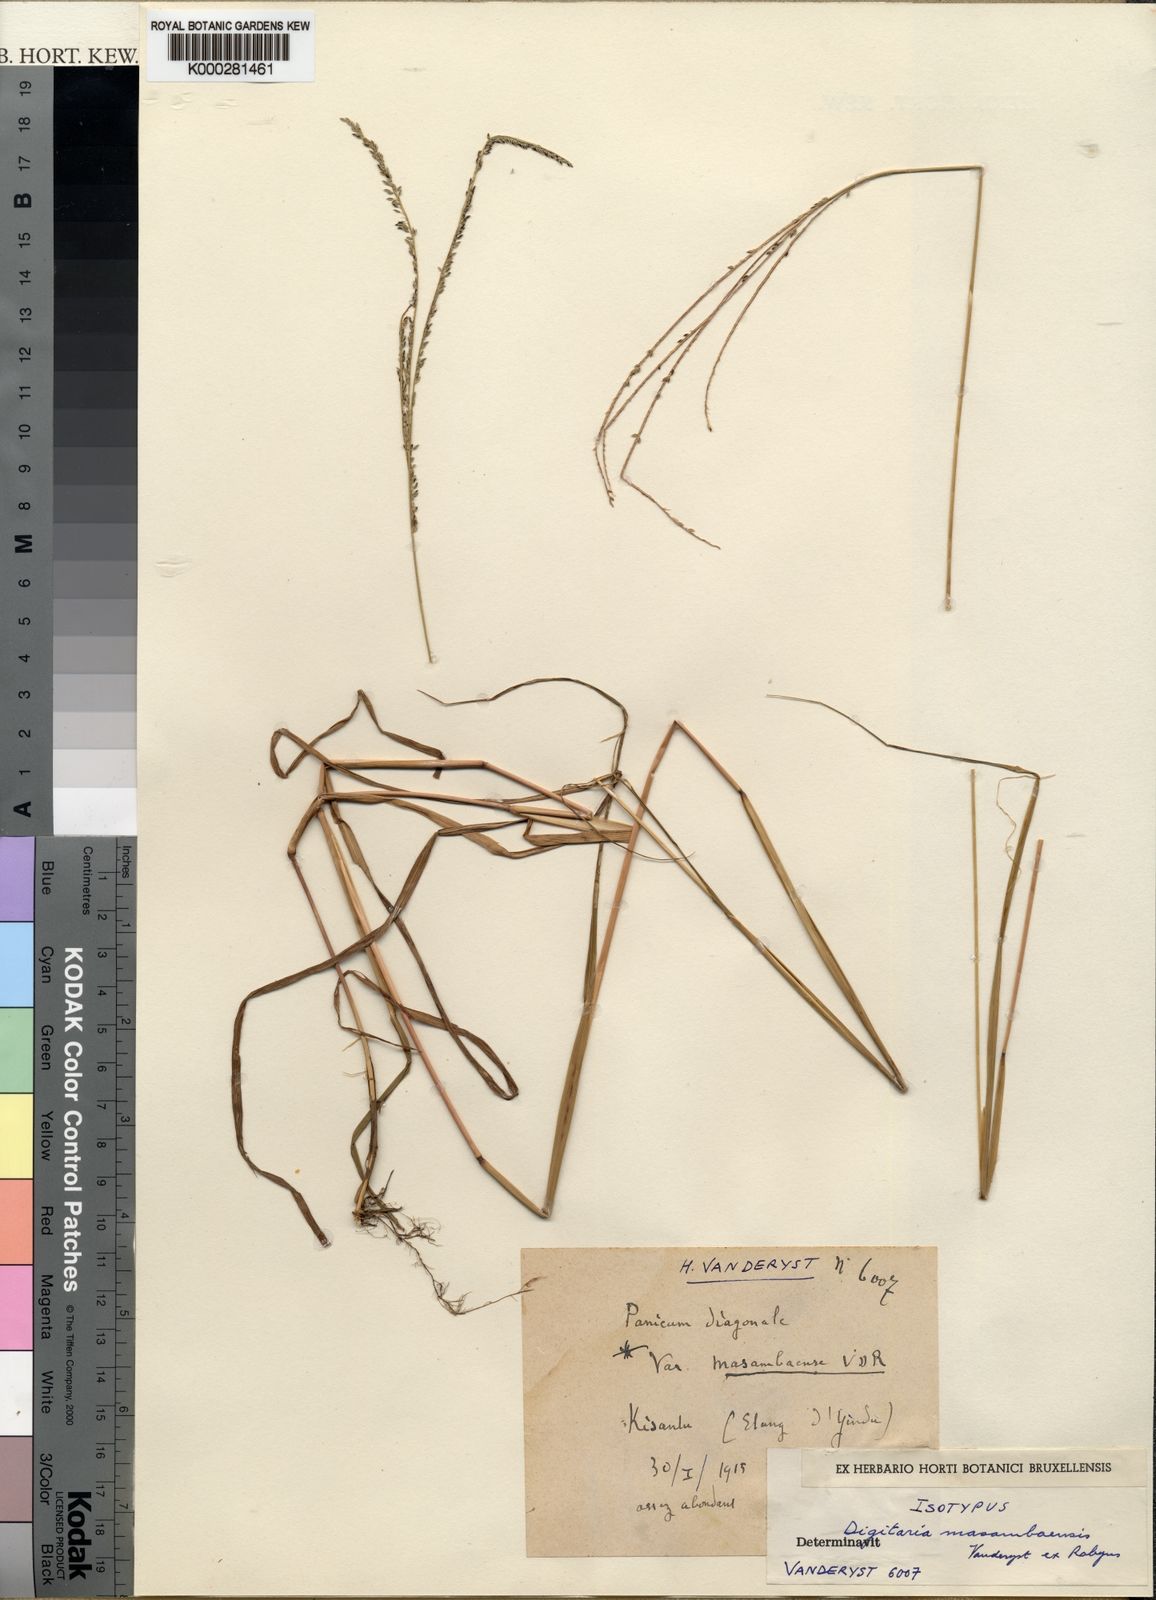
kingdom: Plantae
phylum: Tracheophyta
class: Liliopsida
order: Poales
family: Poaceae
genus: Digitaria
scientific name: Digitaria
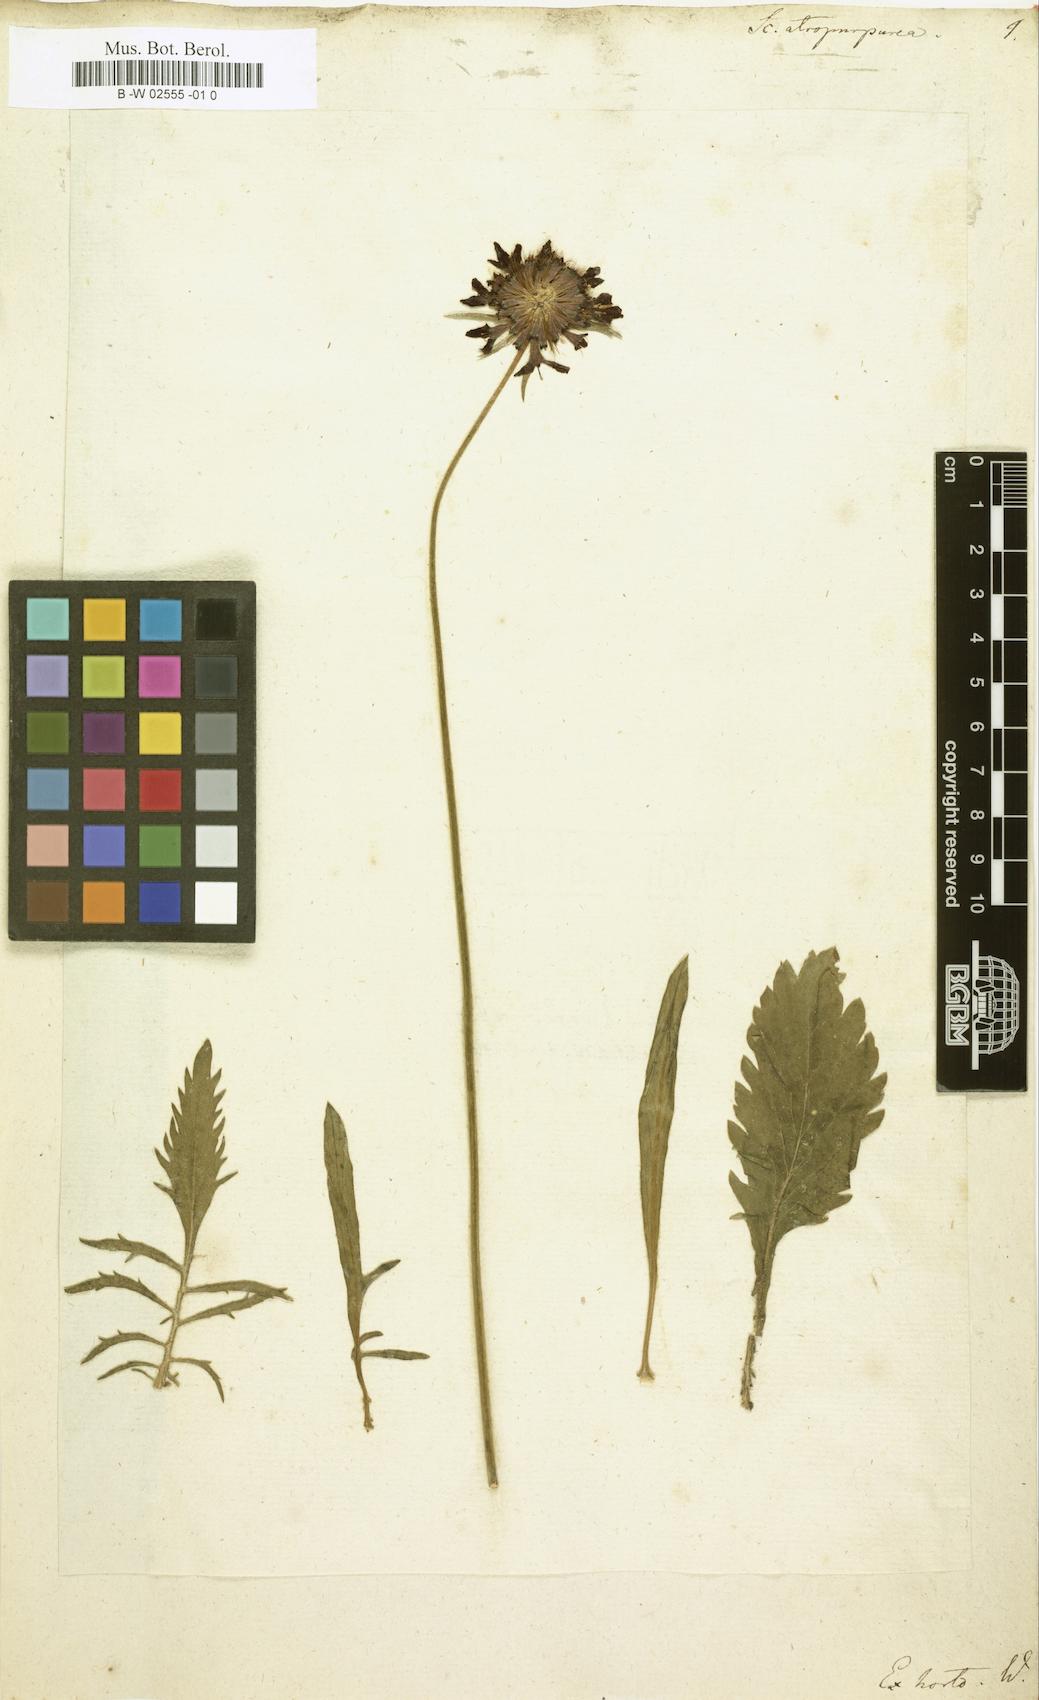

============================================================

● **Exercise requirements**: Extract every line above word for word, omitting the pictures.

● **Completed exercise**:
kingdom: Plantae
phylum: Tracheophyta
class: Liliopsida
order: Poales
family: Poaceae
genus: Digitaria
scientific name: Digitaria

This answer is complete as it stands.